## [WORK REQUIRED]
Rewrite the entries below, replacing every "city" with "town" and leaving everything else unchanged. Omit the pictures from your version.

......

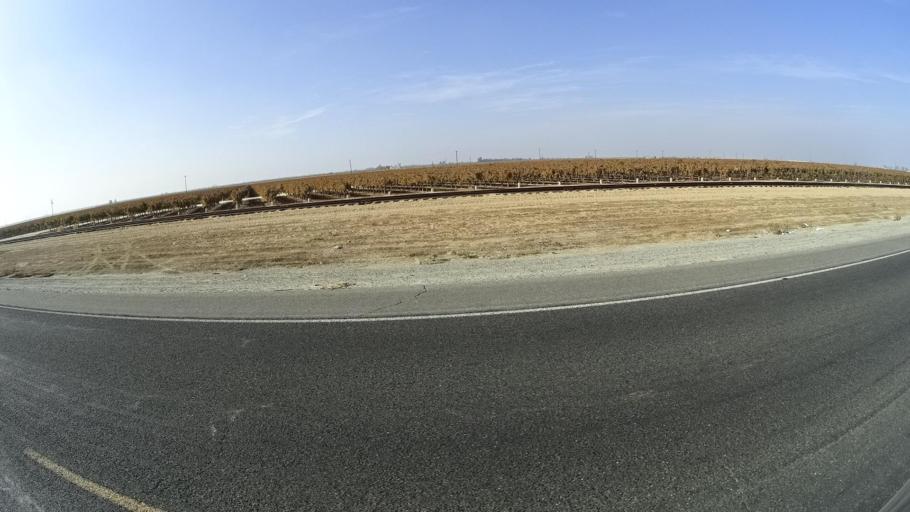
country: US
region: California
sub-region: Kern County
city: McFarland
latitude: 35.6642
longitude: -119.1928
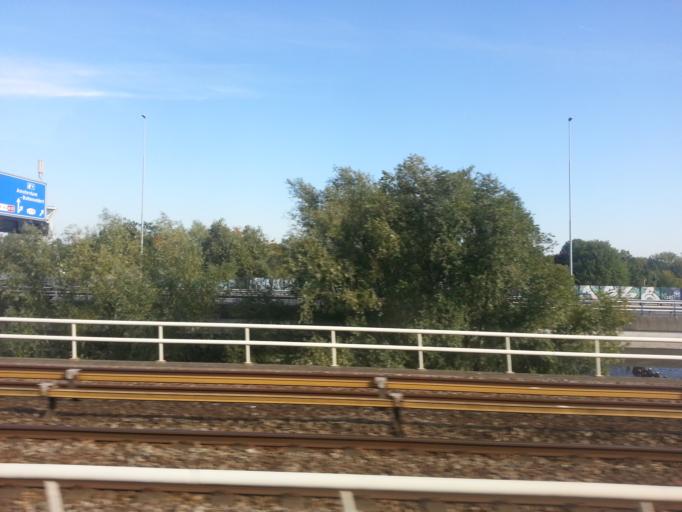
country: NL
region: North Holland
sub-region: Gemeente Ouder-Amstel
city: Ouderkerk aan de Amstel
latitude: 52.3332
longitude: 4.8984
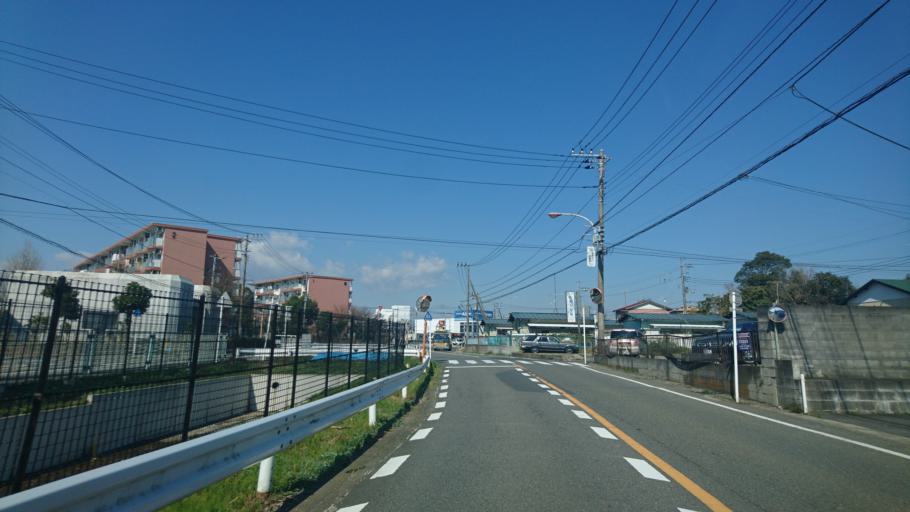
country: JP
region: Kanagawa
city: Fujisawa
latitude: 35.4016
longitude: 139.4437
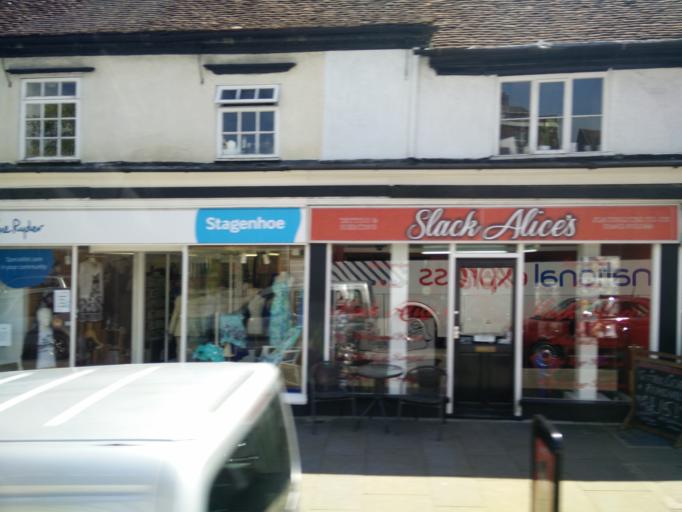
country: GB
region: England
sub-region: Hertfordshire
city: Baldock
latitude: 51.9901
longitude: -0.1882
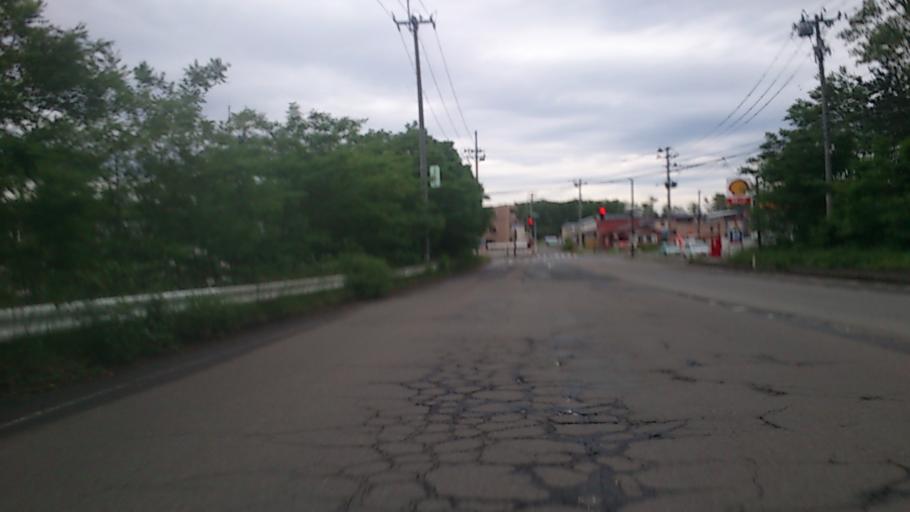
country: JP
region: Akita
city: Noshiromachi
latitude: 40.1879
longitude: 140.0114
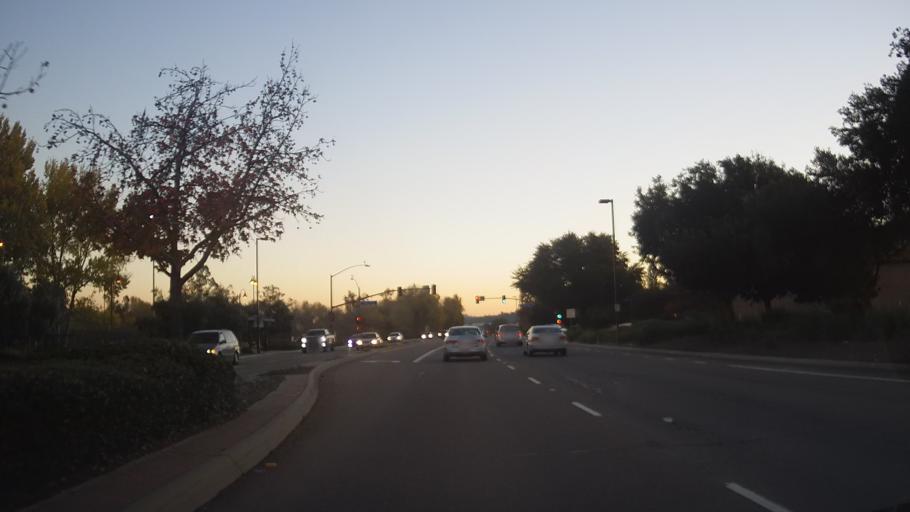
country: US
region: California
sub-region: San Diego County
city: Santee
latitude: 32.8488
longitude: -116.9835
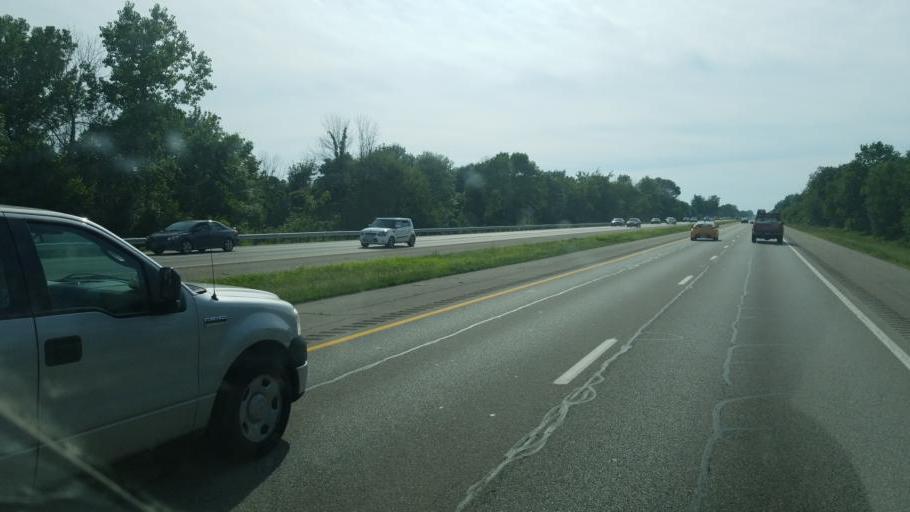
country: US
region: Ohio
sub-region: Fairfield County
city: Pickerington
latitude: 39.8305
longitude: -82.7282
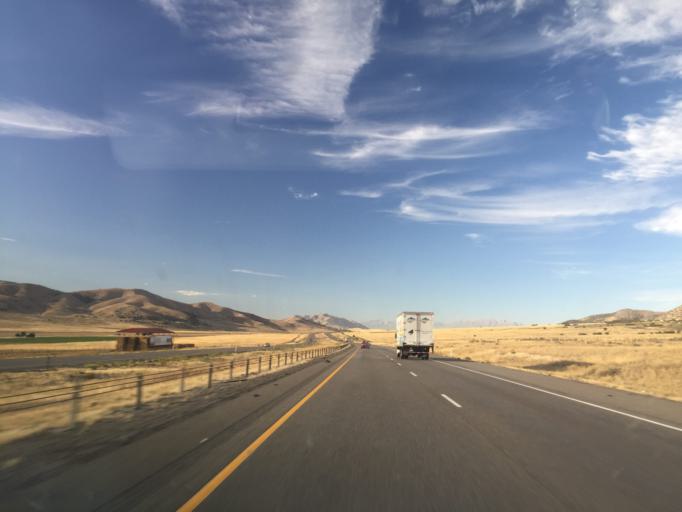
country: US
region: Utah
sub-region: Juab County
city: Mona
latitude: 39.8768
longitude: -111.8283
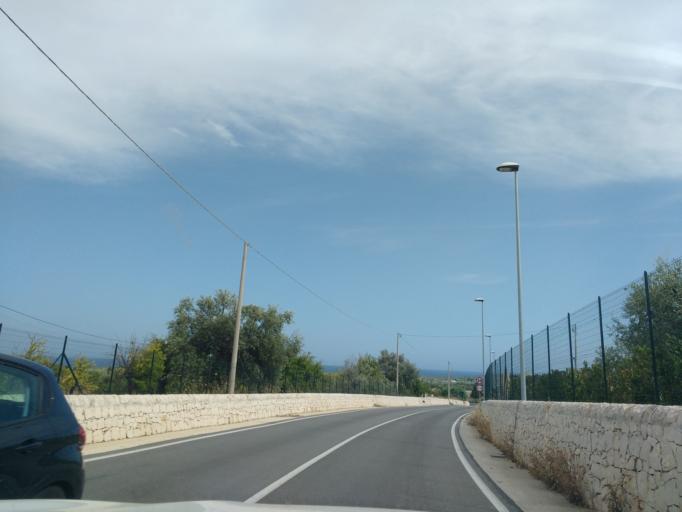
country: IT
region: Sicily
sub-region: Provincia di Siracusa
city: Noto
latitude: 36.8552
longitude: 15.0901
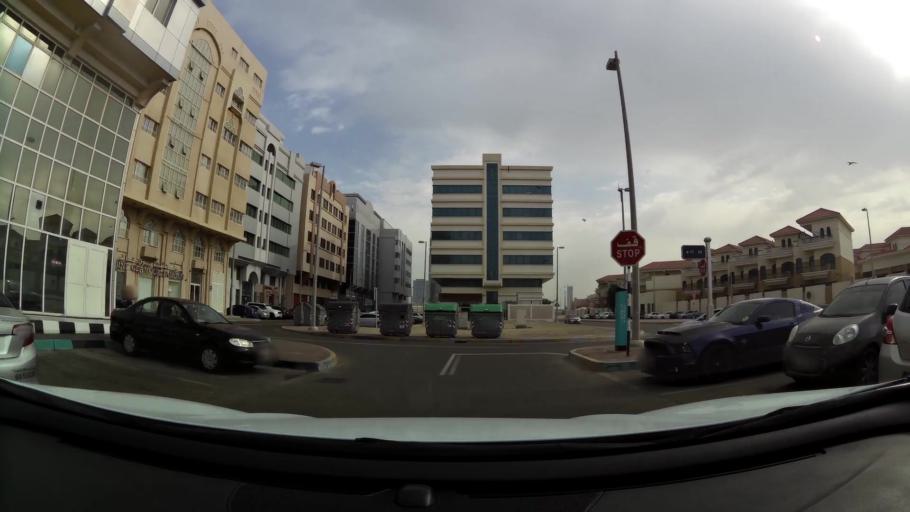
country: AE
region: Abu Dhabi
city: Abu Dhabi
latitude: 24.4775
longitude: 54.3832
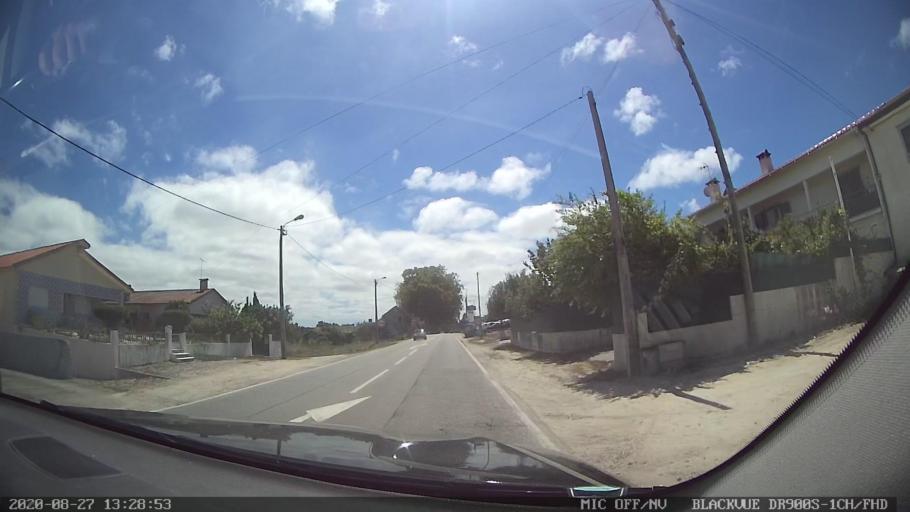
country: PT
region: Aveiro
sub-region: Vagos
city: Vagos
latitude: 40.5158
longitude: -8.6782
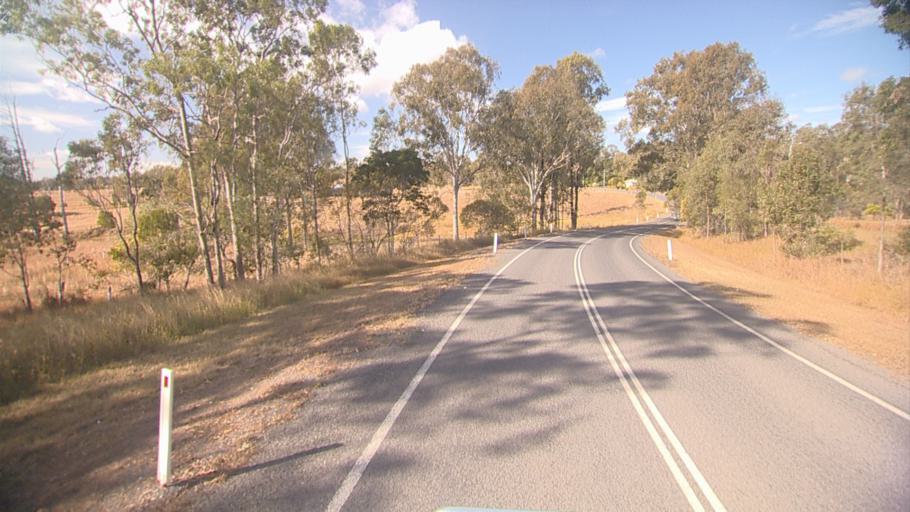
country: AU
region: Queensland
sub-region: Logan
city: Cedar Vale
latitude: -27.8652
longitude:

......

## [EXERCISE ANSWER]
country: US
region: California
sub-region: Kern County
town: McFarland
latitude: 35.6642
longitude: -119.1928
country: NL
region: North Holland
sub-region: Gemeente Ouder-Amstel
town: Ouderkerk aan de Amstel
latitude: 52.3332
longitude: 4.8984
country: JP
region: Kanagawa
town: Fujisawa
latitude: 35.4016
longitude: 139.4437
country: GB
region: England
sub-region: Hertfordshire
town: Baldock
latitude: 51.9901
longitude: -0.1882
country: JP
region: Akita
town: Noshiromachi
latitude: 40.1879
longitude: 140.0114
country: US
region: California
sub-region: San Diego County
town: Santee
latitude: 32.8488
longitude: -116.9835
country: US
region: Ohio
sub-region: Fairfield County
town: Pickerington
latitude: 39.8305
longitude: -82.7282
country: US
region: Utah
sub-region: Juab County
town: Mona
latitude: 39.8768
longitude: -111.8283
country: IT
region: Sicily
sub-region: Provincia di Siracusa
town: Noto
latitude: 36.8552
longitude: 15.0901
country: AE
region: Abu Dhabi
town: Abu Dhabi
latitude: 24.4775
longitude: 54.3832
country: PT
region: Aveiro
sub-region: Vagos
town: Vagos
latitude: 40.5158
longitude: -8.6782
country: AU
region: Queensland
sub-region: Logan
town: Cedar Vale
latitude: -27.8652
longitude:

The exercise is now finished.